The Wayback Machine is cool, not just because you can go back and see what Ars looked like in May 1999, but because its 1+ petabyte archive contains a treasure trove of data for researchers. Last year, the Internet Archive, which runs the Wayback Machine, was sued by Healthcare Advocates after the attorneys for another company used the Wayback Machine to access information that might be helpful in an ongoing legal action.
Healthcare Advocates and the Internet Archive have finally resolved their differences, reaching an undisclosed out-of-court settlement. In some ways, that's disappointing news for onlookers who were hoping to see how a court would sift through the complex issues facing Internet archives, caching systems, and more. More on that later.
Here's the backstory. Healthcare Advocates found itself embroiled in a trademark dispute with Philadelphia-based Health Advocate. The latter company was represented by Harding Earley Follmer & Frailey, which used the Wayback Machine to access Healthcare Advocates web pages dating back to 1999 in an attempt to find information that would bolster their client's case. Healthcare Advocates then sued both Harding Earley and the Internet Archive, alleging among other things, violations of the DMCA.

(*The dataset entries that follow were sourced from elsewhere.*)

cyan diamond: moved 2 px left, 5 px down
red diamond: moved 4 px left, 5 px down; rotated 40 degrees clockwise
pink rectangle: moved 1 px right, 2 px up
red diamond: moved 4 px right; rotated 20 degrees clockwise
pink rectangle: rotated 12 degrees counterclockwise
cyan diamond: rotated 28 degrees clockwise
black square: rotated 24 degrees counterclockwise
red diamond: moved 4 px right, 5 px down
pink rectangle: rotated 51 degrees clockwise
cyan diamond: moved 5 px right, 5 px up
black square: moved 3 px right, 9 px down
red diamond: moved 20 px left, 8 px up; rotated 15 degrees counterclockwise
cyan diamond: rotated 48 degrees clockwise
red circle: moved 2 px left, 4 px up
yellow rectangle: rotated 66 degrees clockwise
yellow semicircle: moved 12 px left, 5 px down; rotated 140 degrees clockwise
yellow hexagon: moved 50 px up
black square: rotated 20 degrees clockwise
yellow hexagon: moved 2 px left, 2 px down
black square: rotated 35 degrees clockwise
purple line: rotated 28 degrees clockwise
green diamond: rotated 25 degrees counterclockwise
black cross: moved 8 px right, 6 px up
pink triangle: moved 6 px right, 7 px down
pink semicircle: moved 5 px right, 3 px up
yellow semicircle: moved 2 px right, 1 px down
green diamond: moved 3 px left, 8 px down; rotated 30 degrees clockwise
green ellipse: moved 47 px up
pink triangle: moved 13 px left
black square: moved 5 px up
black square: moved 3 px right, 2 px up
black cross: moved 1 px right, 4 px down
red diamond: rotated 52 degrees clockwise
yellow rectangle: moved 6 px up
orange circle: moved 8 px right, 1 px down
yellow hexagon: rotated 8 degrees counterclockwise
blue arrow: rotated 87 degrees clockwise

Operated by the Internet Archive, the Wayback Machine dates back to 1996 and archives web sites using Alexa's crawler. Like many other crawlers, Alexa respects the Robot Exclusion Standards (RES), a voluntary protocol designed to prevent robot crawlers from accessing part of a website. In this case, the lawsuit between the two Advocate companies was filed on June 26, 2003. On July 8, 2003, Healthcare Advocates added a robots.txt file to its site to invoke the RES so that crawlers would stop spidering it.